Les sondages et la spécificité de la primaire

Oui, nous sommes addict et il faudrait que chaque sondage soit accompagné, à la manière du « fumer tue » des paquets de cigarettes, d’un « sonder trompe ». En fait, il ne faut pas regarder le chiffre mais la tendance, plus sûre. D’ailleurs si institutionnellement Donald Trump a gagné, il a bien perdu le vote populaire comme l’indiquaient les sondages. Pour les primaires, c’est plus compliqué. Là, la vérité sondagiaire est encore plus éphémère et fragile. Personne ne sait si ceux qui disent vouloir voter iront vraiment. Et puis dans un même camp, on peut changer d’avis du jour au lendemain. Mais les sondages ont une grande influence (la primaire étant une sélection plus qu’une élection), parce qu’ils sont le seul instrument à l’aspect rationnel dont dispose l’électeur.

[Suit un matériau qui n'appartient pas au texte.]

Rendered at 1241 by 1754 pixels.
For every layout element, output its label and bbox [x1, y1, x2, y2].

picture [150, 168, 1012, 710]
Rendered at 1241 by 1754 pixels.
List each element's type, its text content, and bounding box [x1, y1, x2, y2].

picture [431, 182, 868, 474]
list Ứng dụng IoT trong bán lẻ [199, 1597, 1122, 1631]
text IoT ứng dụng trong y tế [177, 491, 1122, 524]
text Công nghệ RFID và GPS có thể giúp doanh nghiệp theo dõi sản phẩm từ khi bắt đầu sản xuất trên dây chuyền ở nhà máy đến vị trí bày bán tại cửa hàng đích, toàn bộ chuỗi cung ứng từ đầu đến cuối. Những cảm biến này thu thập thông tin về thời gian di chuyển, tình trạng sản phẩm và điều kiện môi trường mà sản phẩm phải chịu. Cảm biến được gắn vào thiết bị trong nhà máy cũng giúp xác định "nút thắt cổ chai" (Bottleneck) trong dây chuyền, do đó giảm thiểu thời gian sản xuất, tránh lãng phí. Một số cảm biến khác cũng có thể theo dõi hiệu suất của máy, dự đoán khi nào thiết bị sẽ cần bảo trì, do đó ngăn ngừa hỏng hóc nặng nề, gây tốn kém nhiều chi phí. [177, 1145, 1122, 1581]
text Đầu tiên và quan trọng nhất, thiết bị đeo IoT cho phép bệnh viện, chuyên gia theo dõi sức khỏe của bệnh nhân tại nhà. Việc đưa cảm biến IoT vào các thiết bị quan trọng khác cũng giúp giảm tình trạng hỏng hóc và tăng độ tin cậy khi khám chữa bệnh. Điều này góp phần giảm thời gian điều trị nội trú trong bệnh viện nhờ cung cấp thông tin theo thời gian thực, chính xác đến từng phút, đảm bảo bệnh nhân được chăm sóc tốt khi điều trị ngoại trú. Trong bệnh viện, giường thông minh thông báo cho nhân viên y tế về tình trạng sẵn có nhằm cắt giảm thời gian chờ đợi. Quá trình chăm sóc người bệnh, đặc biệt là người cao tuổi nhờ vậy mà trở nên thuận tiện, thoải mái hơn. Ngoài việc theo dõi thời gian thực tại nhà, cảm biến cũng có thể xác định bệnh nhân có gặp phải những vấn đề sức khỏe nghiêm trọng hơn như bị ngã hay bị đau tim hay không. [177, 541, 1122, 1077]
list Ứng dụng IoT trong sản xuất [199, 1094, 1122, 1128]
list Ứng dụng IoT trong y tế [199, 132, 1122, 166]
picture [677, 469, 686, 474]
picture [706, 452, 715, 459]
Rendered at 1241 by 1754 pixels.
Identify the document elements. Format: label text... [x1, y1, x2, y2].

Mais l’électeur de la primaire peut très bien voter d’abord par conviction, non ?

Oui, bien sûr. Il choisira un candidat, un programme qui lui plait, ou (c’est aussi affaire de conviction) il décidera de voter contre un candidat qu’il rejette. Mais pour arbitrer entre l’adhésion ou le rejet, l’électeur a besoin de savoir ce que pèse chaque candidat et quel est l’ordre d’arrivée probable. Le problème, c’est qu’une fois la campagne bien lancée, les sondeurs en arrivent à mesurer – notez l’absurdité- des intentions de vote de gens qui se sont décidés sur des sondages ! On se plaint souvent des hommes politiques qui agissent plus par stratégie que par conviction, voilà maintenant que l’on s’aperçoit que les électeurs se déterminent aussi par stratégie… En fait, stratégie et conviction ne sont pas forcément incompatibles. Il faut juste savoir quel est celui des deux qui est au service de l’autre! Ça peut paraitre paradoxal mais oui…le sondage peut favoriser le vote de conviction… suivez bien : grâce aux sondages qui ont créé dans l’opinion la quasi-certitude qu’Alain Juppé allait gagner, François Fillon se voit renforcé. Le choix stratégique d’une partie des électeurs de droite, qui ne voulaient plus voir N.Sarkozy, et qui étaient donc décidés à voter A.Juppé, pensent pouvoir finalement (grâce aux sondages qui donnent le maire de bordeaux gagnant à coup presque sûr) opter, sans risque, pour un vote de conviction au profit de François Fillon. Mais du coup, ça fait baisser Juppé ! Jusqu’ici, Alain Juppé devait-il ses sondages flatteurs pour la primaire à son programme, à sa personnalité, ou au fait qu’il est régulièrement placé en tête du 1ertour de la présidentielle ? Le simple fait qu’il baisse dans les sondages au moment même où le match a l’air plié en sa faveur tend à prouver qu’un grand nombre de ses électeurs potentiels veulent se servir de lui, d’abord pour se débarrasser de Nicolas Sarkozy, ensuite pour faire front face à Marine Le Pen. Toutes ces influences contradictoires et entremêlées donnent le tournis… Après cette démonstration censée éclairer l’auditeur, j’avoue ne pas savoir si les sondages sont positifs ou négatifs pour la bonne qualité de la démocratie… Les interdire ou les cacher serait, en revanche, certainement source de plus grandes « intoxes » et manipulations.